TASKS TO COMPLETE:
**A.** What three things does the NHAI contractor quoted in the article on migrant workers say were done for the laborers?
**B.** According to the NHAI sources cited in the article on migrant workers, why do the workers want to go home even though infrastructure work has started?
**C.** Carry the article on migrant workers forward from its last paragraph.

SOURCE TEXT:
....................
Despite work starting in infrastructure projects, including road and bridge construction in the State, migrant workers say they just want to go home.
Sources in the National Highways Authority of India (NHAI) said that the workers were scared that COVID-19 would take a couple of more years to subside and the safest thing was to be at home.
Amrith Thirki, a worker from Odisha said that he and some 50 men from his village had been asked to come home by parents. “The numbers here are increasing, which is scary. We will go home and stay till the virus subsides and then return to do work. Our lives seem more important than money now,” he said.
“Work has started in several of our sites. But labour availability has become a major issue. Last night some 25 labourers from Odisha ran away from one site near Chennai. They feared that we will not be able to pay them. But we have paid ₹120 a day as allowance for 50 days, provided them food, and promised to pay them wages even for the days they were without work,” said a contractor with the NHAI.
....................
GIVEN ENTRIES:

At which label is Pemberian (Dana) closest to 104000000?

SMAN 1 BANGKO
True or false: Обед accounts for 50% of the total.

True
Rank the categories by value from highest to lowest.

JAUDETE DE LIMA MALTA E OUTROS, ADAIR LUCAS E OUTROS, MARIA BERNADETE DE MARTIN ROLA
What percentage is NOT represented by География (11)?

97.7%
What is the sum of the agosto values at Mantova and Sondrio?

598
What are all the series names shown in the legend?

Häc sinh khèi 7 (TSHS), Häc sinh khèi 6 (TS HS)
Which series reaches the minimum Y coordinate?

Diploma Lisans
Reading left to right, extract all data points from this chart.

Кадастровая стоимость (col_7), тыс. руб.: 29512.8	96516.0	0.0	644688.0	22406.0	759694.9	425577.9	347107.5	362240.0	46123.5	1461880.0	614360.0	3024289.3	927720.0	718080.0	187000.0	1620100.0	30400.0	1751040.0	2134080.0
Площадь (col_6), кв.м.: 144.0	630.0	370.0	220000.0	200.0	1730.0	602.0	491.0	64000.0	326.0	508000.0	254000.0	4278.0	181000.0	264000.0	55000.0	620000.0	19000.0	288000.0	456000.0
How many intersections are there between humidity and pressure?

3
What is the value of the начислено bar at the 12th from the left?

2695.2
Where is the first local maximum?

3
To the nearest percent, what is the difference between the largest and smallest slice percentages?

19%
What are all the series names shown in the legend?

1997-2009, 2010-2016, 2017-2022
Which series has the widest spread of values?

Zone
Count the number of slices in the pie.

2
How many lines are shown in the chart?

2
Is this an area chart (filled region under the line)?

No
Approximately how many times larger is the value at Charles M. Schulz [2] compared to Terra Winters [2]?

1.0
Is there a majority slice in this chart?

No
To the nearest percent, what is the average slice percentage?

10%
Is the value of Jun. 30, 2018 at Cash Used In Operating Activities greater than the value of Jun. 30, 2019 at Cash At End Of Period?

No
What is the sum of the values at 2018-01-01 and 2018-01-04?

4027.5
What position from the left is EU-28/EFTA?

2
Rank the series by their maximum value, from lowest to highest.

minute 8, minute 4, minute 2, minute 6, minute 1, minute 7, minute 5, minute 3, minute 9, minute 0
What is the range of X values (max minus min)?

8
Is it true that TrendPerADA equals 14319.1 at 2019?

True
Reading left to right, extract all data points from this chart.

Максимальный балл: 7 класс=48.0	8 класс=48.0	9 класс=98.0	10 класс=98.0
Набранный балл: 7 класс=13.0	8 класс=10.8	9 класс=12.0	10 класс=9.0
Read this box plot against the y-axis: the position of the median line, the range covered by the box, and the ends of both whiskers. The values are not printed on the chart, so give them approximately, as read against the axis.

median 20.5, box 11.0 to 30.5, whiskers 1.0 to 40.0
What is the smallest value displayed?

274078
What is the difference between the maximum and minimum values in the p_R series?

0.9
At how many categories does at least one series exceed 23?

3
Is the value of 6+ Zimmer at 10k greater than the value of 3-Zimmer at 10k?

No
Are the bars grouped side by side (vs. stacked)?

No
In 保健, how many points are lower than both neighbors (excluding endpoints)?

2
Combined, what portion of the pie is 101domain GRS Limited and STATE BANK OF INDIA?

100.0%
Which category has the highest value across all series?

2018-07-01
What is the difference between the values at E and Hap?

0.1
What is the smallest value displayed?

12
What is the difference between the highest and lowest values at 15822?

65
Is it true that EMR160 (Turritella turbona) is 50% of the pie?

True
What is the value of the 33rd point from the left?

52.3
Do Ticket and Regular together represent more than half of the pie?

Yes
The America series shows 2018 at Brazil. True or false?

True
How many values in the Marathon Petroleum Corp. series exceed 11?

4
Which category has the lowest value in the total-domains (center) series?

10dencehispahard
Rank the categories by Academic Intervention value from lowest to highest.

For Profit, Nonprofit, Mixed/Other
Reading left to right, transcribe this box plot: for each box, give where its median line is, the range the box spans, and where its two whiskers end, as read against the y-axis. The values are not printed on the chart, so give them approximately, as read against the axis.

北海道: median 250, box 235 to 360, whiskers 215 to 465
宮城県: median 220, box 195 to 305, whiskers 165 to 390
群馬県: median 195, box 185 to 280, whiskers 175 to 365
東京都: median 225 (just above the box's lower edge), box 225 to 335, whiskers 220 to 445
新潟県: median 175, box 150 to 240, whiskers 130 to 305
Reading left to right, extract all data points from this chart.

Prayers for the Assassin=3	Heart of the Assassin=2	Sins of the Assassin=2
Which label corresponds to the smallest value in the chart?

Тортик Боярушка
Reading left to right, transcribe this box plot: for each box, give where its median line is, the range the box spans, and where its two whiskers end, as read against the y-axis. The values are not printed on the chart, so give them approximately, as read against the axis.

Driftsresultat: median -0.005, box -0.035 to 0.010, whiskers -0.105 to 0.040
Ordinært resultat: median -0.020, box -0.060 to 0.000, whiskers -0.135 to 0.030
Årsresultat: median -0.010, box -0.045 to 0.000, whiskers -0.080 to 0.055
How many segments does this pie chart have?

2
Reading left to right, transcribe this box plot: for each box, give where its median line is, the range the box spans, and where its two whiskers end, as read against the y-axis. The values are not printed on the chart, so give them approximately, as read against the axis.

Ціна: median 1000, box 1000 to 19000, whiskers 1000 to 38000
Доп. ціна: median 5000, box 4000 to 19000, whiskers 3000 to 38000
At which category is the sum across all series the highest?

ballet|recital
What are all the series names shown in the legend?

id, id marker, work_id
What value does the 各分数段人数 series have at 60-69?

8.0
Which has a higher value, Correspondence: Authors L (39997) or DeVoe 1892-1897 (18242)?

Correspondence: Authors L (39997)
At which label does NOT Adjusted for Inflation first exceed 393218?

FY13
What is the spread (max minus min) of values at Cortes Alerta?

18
....................
RESULTS BY TASK:
**A.**
- Paid them ₹120 a day as allowance for 50 days
- Provided them food
- Promised to pay them wages even for the days they were without work

**B.** The workers are scared that COVID-19 will take a couple more years to subside, and they think the safest thing is to be at home.

**C.**
A contractor with the State highways department said that men from Bihar at one of his sites had been pestering him to let them go back home. “We have told them to work till passes are issued and trains are available. We ensured food and now have also paid wages,” he said.
The workers said they had to return to their native places as their labour contractors were asking them to reach home. “These men usually work for 100 days and then go home after which they are usually redeployed in other sites. They will listen only to what the labour contractors says,” said a contractor, who is wondering how he will manage costs with labourers from Tamil Nadu. “If I pay a migrant ₹450 a day, I will have to pay the man from our State at least ₹650 a day. But that will push up project costs,” he said.